TEXT EXCERPT:
>>
Friday, October 28, 2016

"Eclipse": Forces of Nature celebrates 35th Anniversary

Above and below:
Scenes from Eclipse: Visions of the Crescent and the Cross
by Abdel R. Salaam for Forces of Nature
(photos: Erin Baiano)

For its 35th anniversary season, Forces of Nature has gone all out with Eclipse: Visions of the Crescent and the Cross, choreographed and designed by the company's visionary artistic director, Abdel R. Salaam. Presented last evening at Aaron Davis Hall, this bustling ensemble work traces a narrative of interaction and intermingling between people of Christian and Islamic faiths from the Crusades through the Civil Rights/Black Nationalist years and up to the present day. Even that other visionary, Nostradamus, makes an appearance.

That sounds like a lot, I'm sure, and it is. But Salaam balances his fertile imagination with a strict editor's eye. And any didacticism keeps its proper place--in the program notes--as two hours of dance theater simply breeze by.

Were it not for its provocative subject matter, Eclipse, in excerpts or as a whole, would be absolutely Broadway-ready. Salaam has it all--abstract, stylistic battle scenes crafted like cut crystal; idyllic, lyrical entwinement between once shy, now rapturous lovers; energetic villagers breaking out their best Celtic, Mediterranean or West African moves and much, much more. Each scene, with further development, could work as a standalone piece or a self-contained number ready to be neatly, helpfully dropped into someone else's musical. There's old-school entertainment throughout for any audience that wants it, and Salaam's opening night audience digged it the most. Eclipse is best approached with a relaxed attitude of anything goes/what's next?/bring it!
<<
TASK INSTRUCTIONS:
**a)** Using the article on Forces of Nature's Eclipse, explain in one to three sentences why the work does not feel overwhelming despite covering so much history.
**b)** Render this sentence from the article on Forces of Nature's Eclipse into Spanish: "Even that other visionary, Nostradamus, makes an appearance."
**c)** Extend the article on Forces of Nature's Eclipse past its final paragraph.

RECORDED INFORMATION:
>>
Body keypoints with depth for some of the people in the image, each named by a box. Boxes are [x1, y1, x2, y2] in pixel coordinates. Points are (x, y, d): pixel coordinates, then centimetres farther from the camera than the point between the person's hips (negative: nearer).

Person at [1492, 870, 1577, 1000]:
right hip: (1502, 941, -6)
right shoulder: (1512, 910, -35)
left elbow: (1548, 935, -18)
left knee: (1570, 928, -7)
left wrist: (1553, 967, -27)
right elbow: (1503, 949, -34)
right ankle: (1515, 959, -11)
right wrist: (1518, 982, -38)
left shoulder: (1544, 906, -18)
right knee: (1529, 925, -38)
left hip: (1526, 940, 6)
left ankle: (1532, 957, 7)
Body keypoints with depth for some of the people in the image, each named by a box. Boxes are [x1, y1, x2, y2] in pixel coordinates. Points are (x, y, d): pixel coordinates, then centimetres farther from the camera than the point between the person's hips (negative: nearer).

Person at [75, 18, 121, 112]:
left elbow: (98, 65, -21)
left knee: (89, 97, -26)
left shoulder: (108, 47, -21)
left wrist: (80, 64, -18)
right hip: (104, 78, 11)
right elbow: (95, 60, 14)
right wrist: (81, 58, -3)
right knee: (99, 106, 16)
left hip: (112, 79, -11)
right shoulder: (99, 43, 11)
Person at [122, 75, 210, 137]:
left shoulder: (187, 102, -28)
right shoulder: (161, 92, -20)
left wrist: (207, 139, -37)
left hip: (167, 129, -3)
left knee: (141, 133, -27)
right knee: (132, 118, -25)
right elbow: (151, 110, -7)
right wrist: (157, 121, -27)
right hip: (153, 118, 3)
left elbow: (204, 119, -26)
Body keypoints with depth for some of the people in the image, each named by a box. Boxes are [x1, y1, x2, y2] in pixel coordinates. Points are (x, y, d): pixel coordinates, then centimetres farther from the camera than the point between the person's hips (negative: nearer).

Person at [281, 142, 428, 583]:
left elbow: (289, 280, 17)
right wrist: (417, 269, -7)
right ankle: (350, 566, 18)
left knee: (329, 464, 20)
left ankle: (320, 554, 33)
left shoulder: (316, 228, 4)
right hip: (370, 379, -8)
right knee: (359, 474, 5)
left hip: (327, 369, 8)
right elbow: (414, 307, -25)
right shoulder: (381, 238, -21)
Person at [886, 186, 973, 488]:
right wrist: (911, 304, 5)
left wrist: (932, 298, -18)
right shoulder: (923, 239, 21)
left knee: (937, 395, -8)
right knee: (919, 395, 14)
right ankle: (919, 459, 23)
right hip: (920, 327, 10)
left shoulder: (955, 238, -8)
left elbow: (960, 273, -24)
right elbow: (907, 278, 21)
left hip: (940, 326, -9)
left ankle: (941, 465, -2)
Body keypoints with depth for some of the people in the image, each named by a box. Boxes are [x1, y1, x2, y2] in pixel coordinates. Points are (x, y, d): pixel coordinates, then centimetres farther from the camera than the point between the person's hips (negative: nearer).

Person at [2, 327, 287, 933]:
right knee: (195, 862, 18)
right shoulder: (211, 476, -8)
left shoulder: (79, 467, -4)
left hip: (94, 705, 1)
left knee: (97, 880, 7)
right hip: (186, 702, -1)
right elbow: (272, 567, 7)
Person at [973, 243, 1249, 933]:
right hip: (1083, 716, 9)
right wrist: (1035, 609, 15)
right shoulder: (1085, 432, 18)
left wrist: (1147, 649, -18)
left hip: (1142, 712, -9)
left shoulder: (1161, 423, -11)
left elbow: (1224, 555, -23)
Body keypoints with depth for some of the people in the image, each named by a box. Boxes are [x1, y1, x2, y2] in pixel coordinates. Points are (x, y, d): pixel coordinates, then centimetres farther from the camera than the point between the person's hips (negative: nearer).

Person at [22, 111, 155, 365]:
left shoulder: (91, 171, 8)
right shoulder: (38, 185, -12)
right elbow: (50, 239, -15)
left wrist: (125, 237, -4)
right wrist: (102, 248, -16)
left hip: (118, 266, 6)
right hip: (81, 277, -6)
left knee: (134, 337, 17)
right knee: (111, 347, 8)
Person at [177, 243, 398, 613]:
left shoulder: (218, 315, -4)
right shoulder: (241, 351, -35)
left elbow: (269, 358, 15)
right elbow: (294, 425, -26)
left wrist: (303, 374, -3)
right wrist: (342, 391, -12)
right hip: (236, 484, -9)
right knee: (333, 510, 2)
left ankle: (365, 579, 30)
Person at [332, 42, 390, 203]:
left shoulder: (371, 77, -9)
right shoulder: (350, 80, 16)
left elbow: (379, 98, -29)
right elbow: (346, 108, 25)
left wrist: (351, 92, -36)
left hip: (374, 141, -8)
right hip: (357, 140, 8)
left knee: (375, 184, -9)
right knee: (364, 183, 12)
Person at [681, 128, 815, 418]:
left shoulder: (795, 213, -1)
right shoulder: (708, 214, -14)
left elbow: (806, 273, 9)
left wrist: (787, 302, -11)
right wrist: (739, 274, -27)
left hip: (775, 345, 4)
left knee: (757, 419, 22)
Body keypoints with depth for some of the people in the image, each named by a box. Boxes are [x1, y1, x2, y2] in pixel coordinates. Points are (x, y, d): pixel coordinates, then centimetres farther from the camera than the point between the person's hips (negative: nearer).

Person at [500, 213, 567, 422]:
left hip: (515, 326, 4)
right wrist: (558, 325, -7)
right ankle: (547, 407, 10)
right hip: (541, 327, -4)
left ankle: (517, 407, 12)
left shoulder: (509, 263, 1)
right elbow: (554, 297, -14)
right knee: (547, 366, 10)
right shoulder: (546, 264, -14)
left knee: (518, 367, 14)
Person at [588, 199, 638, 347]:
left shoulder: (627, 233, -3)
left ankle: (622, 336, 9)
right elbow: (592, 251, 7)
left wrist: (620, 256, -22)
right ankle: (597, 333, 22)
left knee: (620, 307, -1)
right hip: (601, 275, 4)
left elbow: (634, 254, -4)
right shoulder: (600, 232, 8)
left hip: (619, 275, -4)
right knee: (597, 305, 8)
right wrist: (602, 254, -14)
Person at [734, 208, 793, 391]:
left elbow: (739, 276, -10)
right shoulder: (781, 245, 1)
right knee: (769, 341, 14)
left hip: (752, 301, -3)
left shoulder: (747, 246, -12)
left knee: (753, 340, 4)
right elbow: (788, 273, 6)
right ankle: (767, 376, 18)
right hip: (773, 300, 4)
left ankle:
<<
SOLVED TASKS:
**a)** Salaam balances his fertile imagination with a strict editor's eye. Any didacticism stays in the program notes, so the two hours of dance theater breeze by.

**b)** Incluso ese otro visionario, Nostradamus, hace acto de presencia.

**c)**
Salaam is a man for every season, every mood and every dance technique--from modern to ballet, from step dance to flamenco to hip hop--with an equally eclectic, and quite wonderful, ear for music. He meets each opportunity to create characters and tell stories with panache--for instance, turning the competition between "The Cross" (Jeffrey Freeze) and "The Crescent" (Nathan Trice) into a boxing match that, ultimately, neither wins, though, from the look of Trice's stance and form, I'd give him the clear advantage in any rematch.

A work this demanding and ambitious calls for a lot from its dancers, and Salaam is blessed with a disciplined and ardent ensemble with notable work from Trice, Petra Duskova (as a Crusader's widow) and Jason Herbert (as her Muslim suitor).

See the repeat of Eclipse tonight at 7pm. For Program B, tomorrow evening at 7pm, the company presents classic repertory--Terrestrial Wombs, Fallen Idols, B’Flowin B’Smoove, The Word Made Flesh and Lamban Plus!

Get information and tickets for Forces of Nature here.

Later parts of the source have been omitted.